According to statistics from the Office of National Statistics, between 11 and 15 May, there were 4,210 death registrations mentioning Covid-19, across the UK, which was down from 4,426 the previous week, it is the lowest weekly figure since the 3,801 for the week ending 10 April.
Coronavirus accounted for just over 25% of all deaths in the UK in the week to 15 May. In the week to 17 April, when deaths from the virus reached their peak, this figure was just under 40%.
The number of COVID-19 deaths in the UK’s care homes has also fallen, with England experiencing 520 less deaths in the week ending 22 May, when compared to the previous week. There were in total 870 coronavirus deaths in England’s care homes (for the week ending 22 May) – a fall from 1,390 deaths the week before (week ending 15 May).
Responding to the latest ONS figures on coronavirus deaths, revealing that deaths involving COVID-19 as a percentage of all deaths in care homes decreased to 37.2 per cent in the week to 15 May, compared with 39.2 per cent in the previous week, Cllr Ian Hudspeth, Chairman of the Local Government Association’s Community Wellbeing Board, said:
“No one in care should have to suffer from this dreadful disease and every death from this virus is a tragedy.
“Every week, these figures act as a truly tragic reminder of how many of our older and most vulnerable people have lost their lives, leaving behind family and friends in mourning.
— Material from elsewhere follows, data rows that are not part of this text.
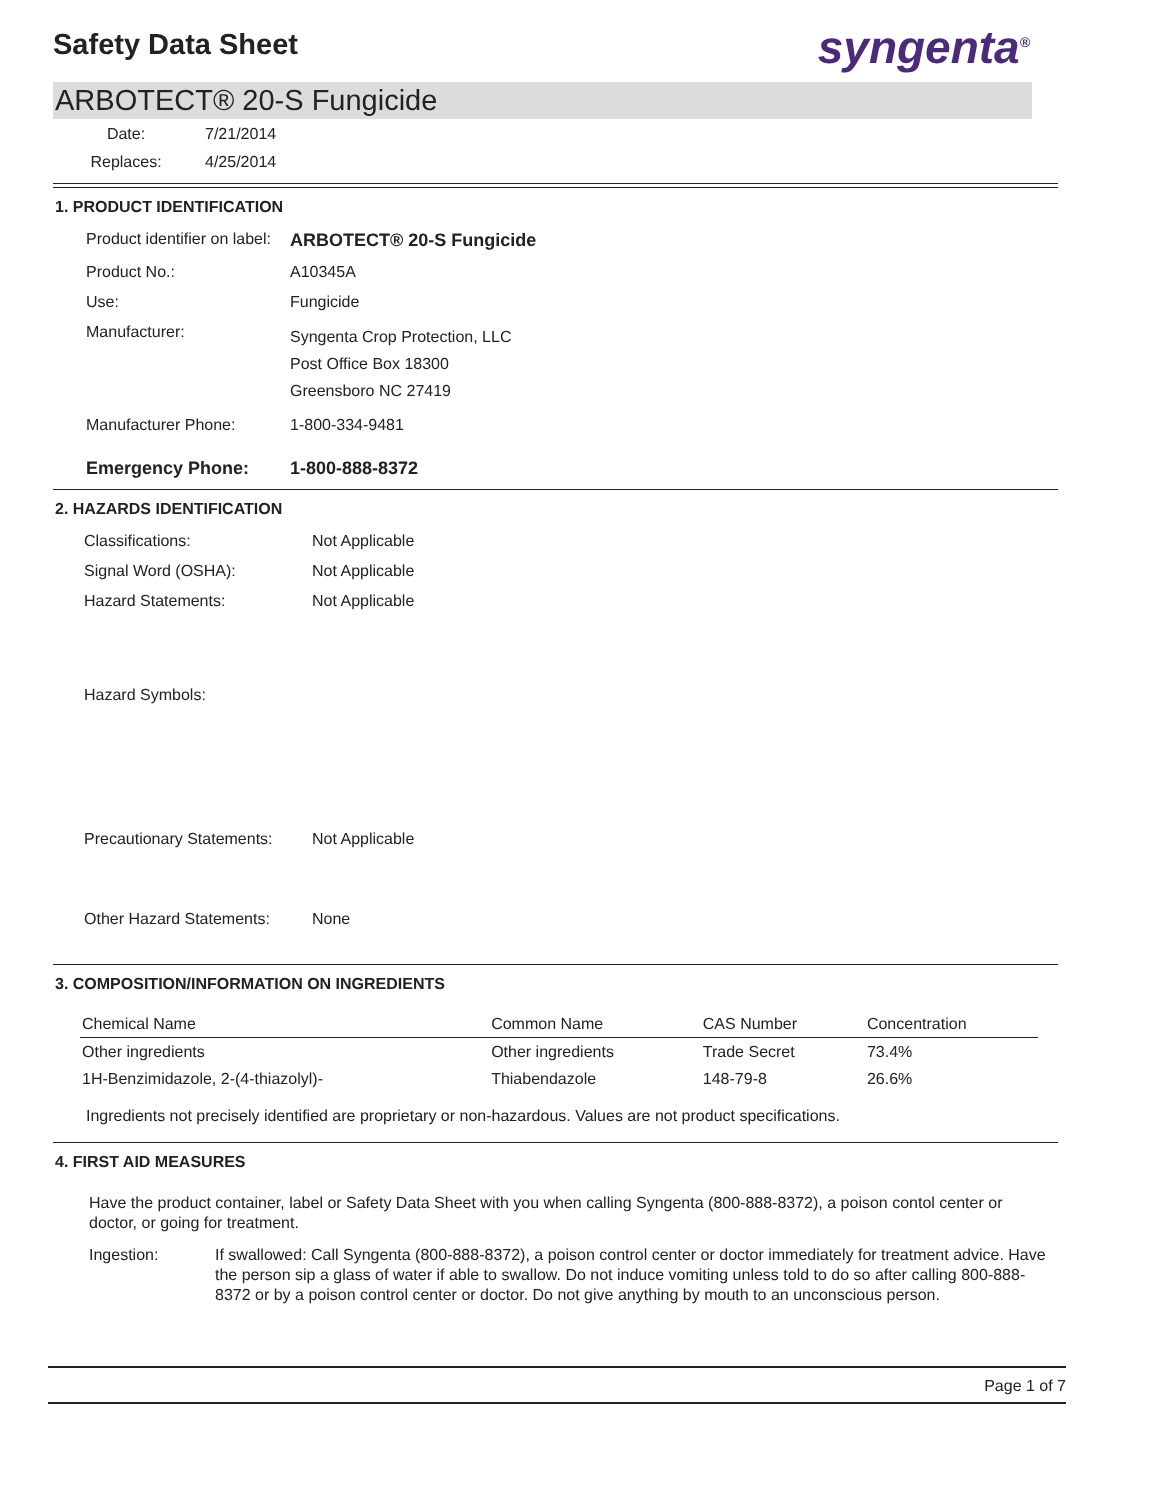Safety Data Sheet
syngenta<sup>®</sup>
ARBOTECT® 20-S Fungicide
| Date: | 7/21/2014 |
| Replaces: | 4/25/2014 |
1. PRODUCT IDENTIFICATION
| Product identifier on label: | ARBOTECT® 20-S Fungicide |
| Product No.: | A10345A |
| Use: | Fungicide |
| Manufacturer: | Syngenta Crop Protection, LLC Post Office Box 18300 Greensboro NC 27419 |
| Manufacturer Phone: | 1-800-334-9481 |
| Emergency Phone: | 1-800-888-8372 |
2. HAZARDS IDENTIFICATION
| Classifications: | Not Applicable |
| Signal Word (OSHA): | Not Applicable |
| Hazard Statements: | Not Applicable |
| Hazard Symbols: | |
| Precautionary Statements: | Not Applicable |
| Other Hazard Statements: | None |
3. COMPOSITION/INFORMATION ON INGREDIENTS
| Chemical Name | Common Name | CAS Number | Concentration |
| --- | --- | --- | --- |
| Other ingredients | Other ingredients | Trade Secret | 73.4% |
| 1H-Benzimidazole, 2-(4-thiazolyl)- | Thiabendazole | 148-79-8 | 26.6% |
Ingredients not precisely identified are proprietary or non-hazardous. Values are not product specifications.
4. FIRST AID MEASURES
Have the product container, label or Safety Data Sheet with you when calling Syngenta (800-888-8372), a poison contol center or doctor, or going for treatment.
Ingestion: If swallowed: Call Syngenta (800-888-8372), a poison control center or doctor immediately for treatment advice. Have the person sip a glass of water if able to swallow. Do not induce vomiting unless told to do so after calling 800-888-8372 or by a poison control center or doctor. Do not give anything by mouth to an unconscious person.
Page 1 of 7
“Social care is on the frontline in the fight against coronavirus. While we have started to thankfully see a decline in some figures, it is still incredibly worrying that the percentage of all deaths in care homes attributed to COVID-19 has increased.
“We must continue doing all we can to shield those in our care homes and those who receive care in their own homes.
“Councils want to play their full part in the national effort to overcome coronavirus, but need help and information to understand where the outbreaks are happening more widely and be able to act quickly to contain them. The Government needs to share this vital and up-to-date data with councils, as part of the contact tracing programme.
“It is also crucial the Government’s online PPE ordering system is fully operational as soon as possible, so that councils and care providers can directly request that critical protective equipment gets to the frontline where it is desperately needed.”